Business-savvy as always, the Borgatellos knew that if the brothers could get along with the city and keep putting on large-scale events, MarBorg could keep signing lucrative contracts with Twiin Productions and provide their much-needed services, like carting in and installing portable restrooms, fencing, and light towers, as well as organizing trash and recycling pickups.

Not long after the twins and the Borgatellos started talking turkey, though, Anthony got a bad feeling about how smoothly things were actually going to go. “It was a frustrating process because it was an ever-swinging pendulum,” lamented Borgatello about fluctuating payment offers set forth by the twins. “We soon realized they weren’t as organized as they said they were.” MarBorg has worked events all over the South Coast and has never had such a hair-pulling experience, he said.

2010 West Beach Music Festival
Larry Mills (file)

With the Pembertons’ postdated checks in hand, MarBorg did what it could to make things happen.
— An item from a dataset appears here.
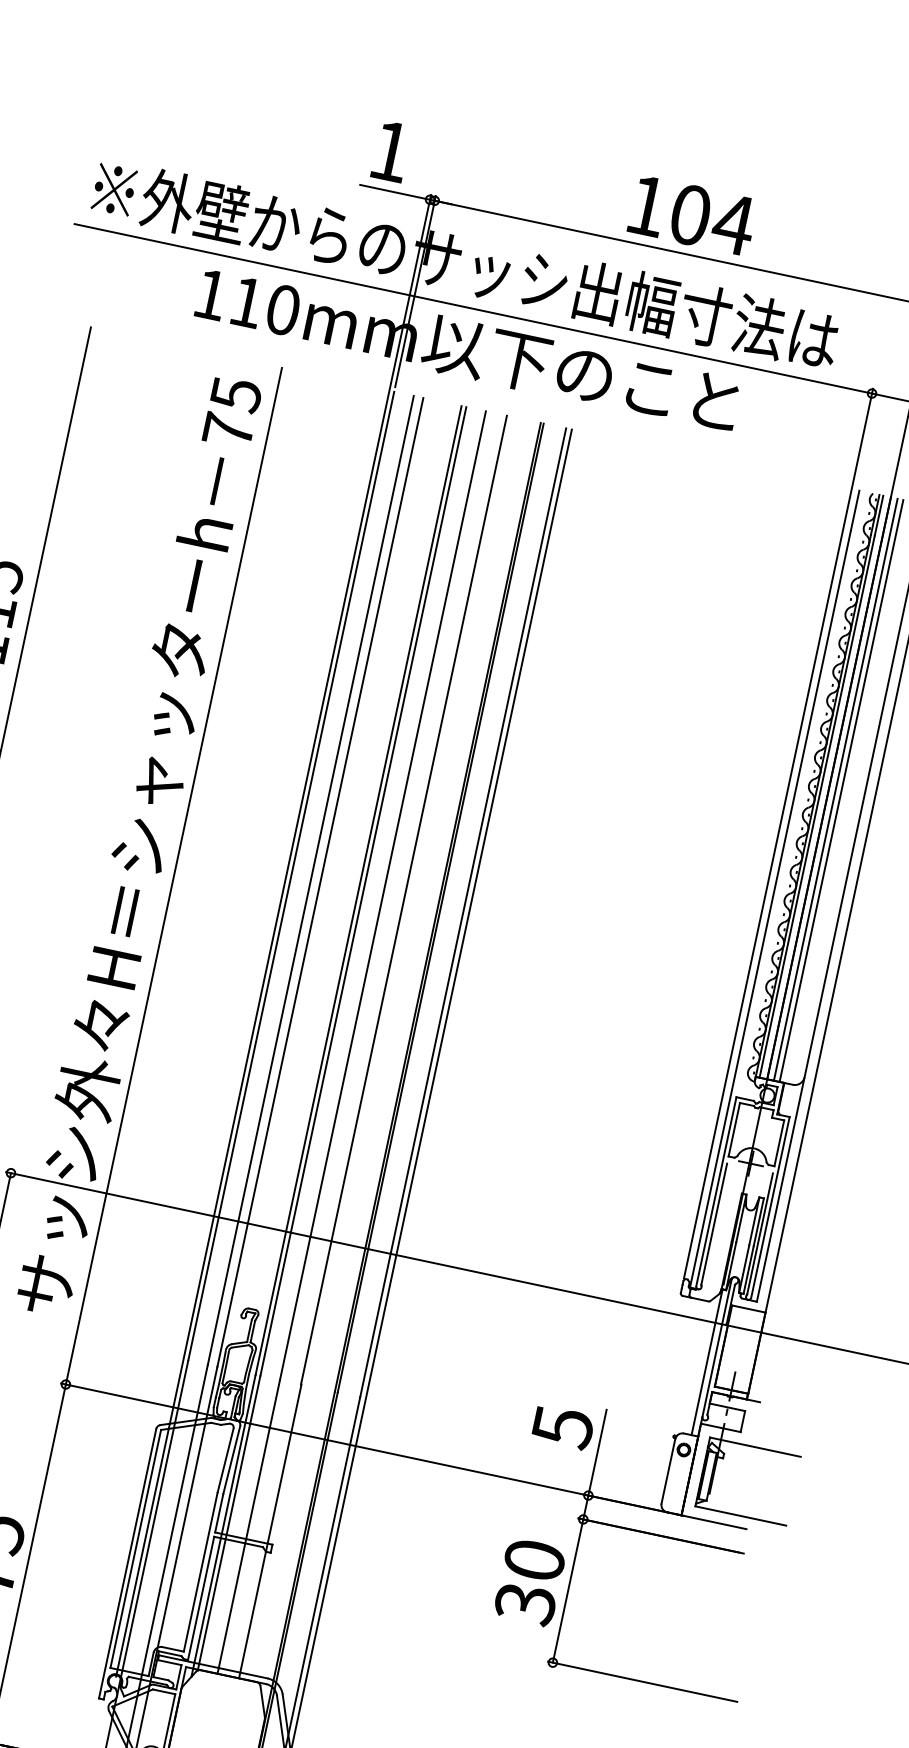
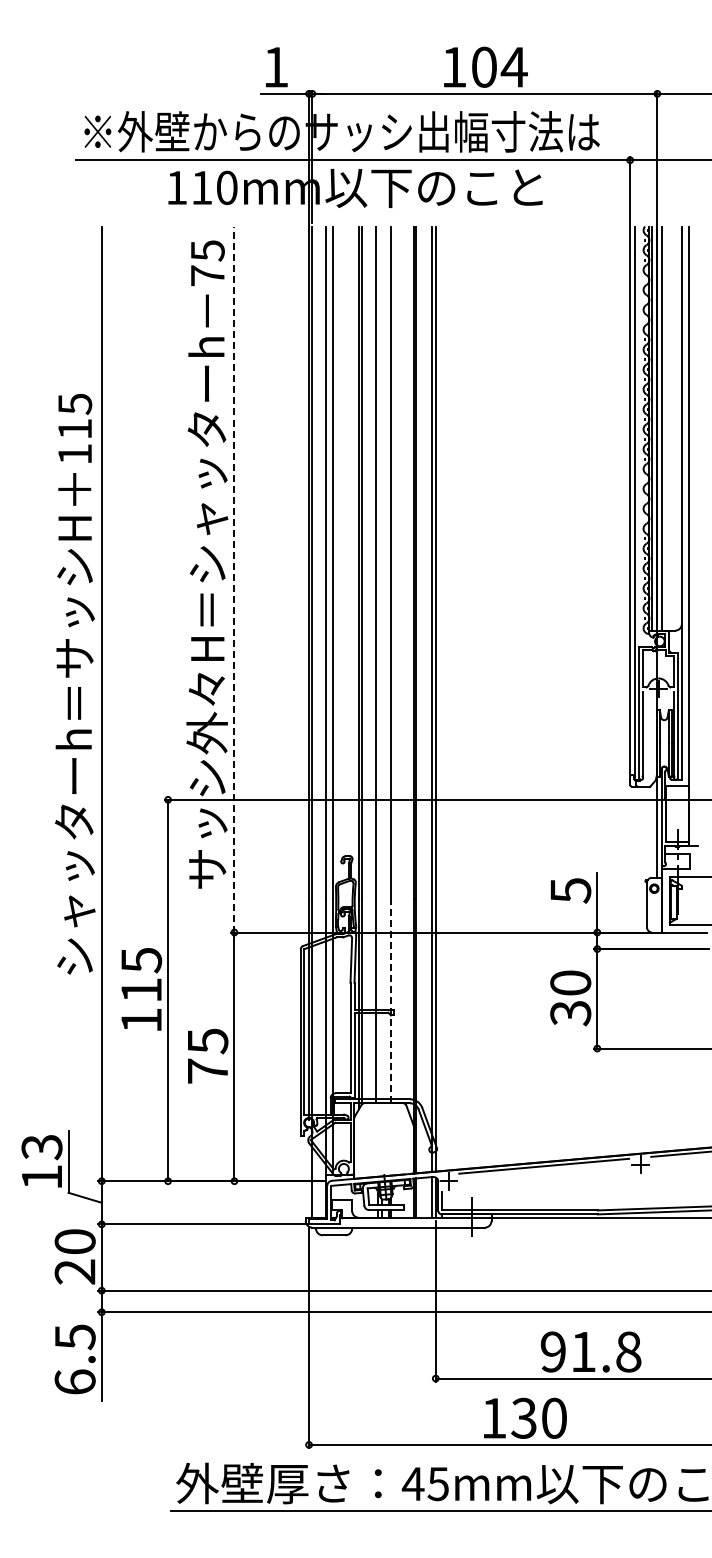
line: (840, 790) -> (665, 428), removed
line: (174, 876) -> (234, 579), solid -> dashed
line: (270, 1531) -> (391, 1001), solid -> dashed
Staff dealt with the health inspector when there was a problem. More fences and lighting were brought in when, at the last minute, the brothers realized it was needed. Borgatello even went to the site himself to help with pump installation. “We went above and beyond the call of duty,” he said. While the precision of logistics left something to be desired, said Borgatello, he wasn’t too concerned about eventually getting paid, as events like the West Beach Festival — which make their money after ticket sales and beer garden tabs are totaled — don’t turn a profit until all is said and done.

But once he proceeded to process the twins’ checks, they bounced, said Borgatello. The brothers tried to schedule a meeting with him and his father, but they refused. “There was no need to meet,” said Borgatello. “We performed our services, now its time for you to perform yours,” he remembered thinking to himself. “We weren’t going to get suckered into a bunch more rhetoric.”

The Pembertons, Borgatello said, told him they’d send an email with an explanation. He never got one. They then offered property as payment: plywood leftover from paths that were never laid. Borgatello declined.

“There is no other way to describe this other than a huge slap in the face,” he said. “They promised so much to the city, bragged so much about their capabilities, and talked such a big game. The fact that they didn’t deliver on any of that says a lot about them and who they are,” Borgatello said. What burns him the most, he went on, is that so many people worked so hard to deliver on the twins’ promises and make them look good in the eyes of the city and the community at large, only to have their efforts go unrequited and uncompensated.

“The only best interest they had in mind were themselves,” Borgatello summed up, “and that’s sad.” There are reportedly a number of big-name vendors out there that similarly haven’t been paid but, as of press time, The Independent has not been able to verify those claims.

Lynn, though, continues to see the brothers as victims of a city hall that singled them out and unfairly made things so difficult that they were forced into these financial straights. “The central issue,” Lynn said Friday evening, “appears to be that Twiin Productions has been treated differently than other promoters.”

There is absolutely no reason for this disparate treatment, he went on, and the brothers should be commended — not punished — for bending over backward while complying with staff demands. “If this was a jazz festival, I don’t think we would be where we are,” he said. Lynn also stated that the West Beach Festival is a great revenue generator for the city and should be recognized as such. “Twiin Productions and the twins are dedicated to Santa Barbara and the community and simply want to put on great events,” he said.

Lynn explained he has not asked for payment for his legal services, saying, “I believe in Twiin Productions and the festival. I look forward to trying to work with the city and the twins to get things back on track.”